Premium fuel sales fatten Caltex bottom line

Brian Robins 
FEBRUARY 21, 2017
The Age

Oil importer, refiner and marketer Caltex has benefited from the continued swing towards premium fuel purchases, which has helped offset a decline in refiner margins and adverse currency swings over the past 12 months.

It earned a net profit of $610 million in 2016, up from $522 million a year earlier, with earnings a share rising to 232¢ from 193¢.

On a replacement cost basis, which is the company’s preferred measure, the net profit fell to $524 million from $628 million, resulting in earnings a share of 199¢ down from 233¢ in 2015.

The final dividend was trimmed to 52¢ a share, giving an annual payout of 102¢, down from 117¢ a year earlier.
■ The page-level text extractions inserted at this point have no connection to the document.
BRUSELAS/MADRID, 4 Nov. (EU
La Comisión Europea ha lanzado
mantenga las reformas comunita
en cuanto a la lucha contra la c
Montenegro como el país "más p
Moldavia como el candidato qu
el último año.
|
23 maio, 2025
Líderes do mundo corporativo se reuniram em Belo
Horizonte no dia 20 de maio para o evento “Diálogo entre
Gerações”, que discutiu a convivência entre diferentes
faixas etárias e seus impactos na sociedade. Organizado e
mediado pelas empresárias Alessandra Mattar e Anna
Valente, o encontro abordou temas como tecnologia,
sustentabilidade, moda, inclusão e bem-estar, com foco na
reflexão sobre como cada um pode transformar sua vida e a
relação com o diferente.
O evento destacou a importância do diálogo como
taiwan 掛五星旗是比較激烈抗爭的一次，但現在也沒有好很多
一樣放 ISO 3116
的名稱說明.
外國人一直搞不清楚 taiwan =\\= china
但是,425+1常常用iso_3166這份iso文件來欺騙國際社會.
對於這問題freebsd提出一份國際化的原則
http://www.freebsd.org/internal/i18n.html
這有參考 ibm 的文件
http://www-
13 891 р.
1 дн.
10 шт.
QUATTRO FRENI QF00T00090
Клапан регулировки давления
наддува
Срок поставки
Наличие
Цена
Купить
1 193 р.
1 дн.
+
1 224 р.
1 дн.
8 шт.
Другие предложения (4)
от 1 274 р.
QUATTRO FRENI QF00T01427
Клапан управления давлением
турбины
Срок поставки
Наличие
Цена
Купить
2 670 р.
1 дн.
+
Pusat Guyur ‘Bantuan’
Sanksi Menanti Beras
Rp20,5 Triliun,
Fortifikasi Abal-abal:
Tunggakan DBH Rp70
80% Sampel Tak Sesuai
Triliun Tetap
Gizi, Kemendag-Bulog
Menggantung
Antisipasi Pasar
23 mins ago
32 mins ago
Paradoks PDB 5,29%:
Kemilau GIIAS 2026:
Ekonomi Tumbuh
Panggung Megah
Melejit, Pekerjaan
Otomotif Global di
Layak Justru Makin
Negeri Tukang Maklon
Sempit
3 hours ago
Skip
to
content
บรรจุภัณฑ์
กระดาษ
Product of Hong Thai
The lower dividend is in light of spending on recent acquisitions, with two deals worth a cumulative $420 million yet to be paid.

Sales volumes of transport fuels were flat at 16 billion litres. This masks a 3 per cent rise in sales of higher-margin premium fuels, which continue to offset the long-term decline in petrol sales, which slipped another 2 per cent. 

But the lower refiner margin slashed the contribution from the Lytton refinery, which fell to $205 million, pretax, from $406 million in 2015. 

In mid-December, it forecast a net profit of $560 million to $580 million, well ahead of the $493 million earned in 2015, as it benefits from the sales boost and the higher oil price, which raised the value of its inventory of oil products.

The company has been the subject of intense scrutiny in recent months, first over the disclosure of the underpayment of some petrol station employees and the decision by BP to acquire the Woolworths petrol stations, which threatens to cut 3.5 billion litres of volume sales by Caltex, which supplies the retailer’s outlets at present.

The underpayment by franchisees has triggered concerns Caltex may face a class action.

The BP deal is subject to review by the competition watchdog, the Australian Competition and Consumer Commission (ACCC), which has indicated will take much of this year to complete. 

There is the prospect the ACCC may force BP to sell some outlets, which could open the door for Caltex to buy some.

Additionally, Caltex has got the chequebook out, buying some assets such as a petrol station operator in New Zealand, Gull, for $NZ340 million, which has triggered speculation it may seek to acquire additional assets to boost its market share there.